**Task details:** Look through the data below and return each line where "left" appears.
*** Input data ***
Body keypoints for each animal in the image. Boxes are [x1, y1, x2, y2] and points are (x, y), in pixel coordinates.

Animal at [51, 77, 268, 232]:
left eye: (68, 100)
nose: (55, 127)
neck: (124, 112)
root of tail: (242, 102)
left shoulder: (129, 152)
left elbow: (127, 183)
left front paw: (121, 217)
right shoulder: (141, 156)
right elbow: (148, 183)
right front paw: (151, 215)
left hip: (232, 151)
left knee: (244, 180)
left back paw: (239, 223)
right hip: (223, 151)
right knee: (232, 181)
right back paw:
*** End of Input data ***
**Answer for the task:**
left eye: (68, 100)
left shoulder: (129, 152)
left elbow: (127, 183)
left front paw: (121, 217)
left hip: (232, 151)
left knee: (244, 180)
left back paw: (239, 223)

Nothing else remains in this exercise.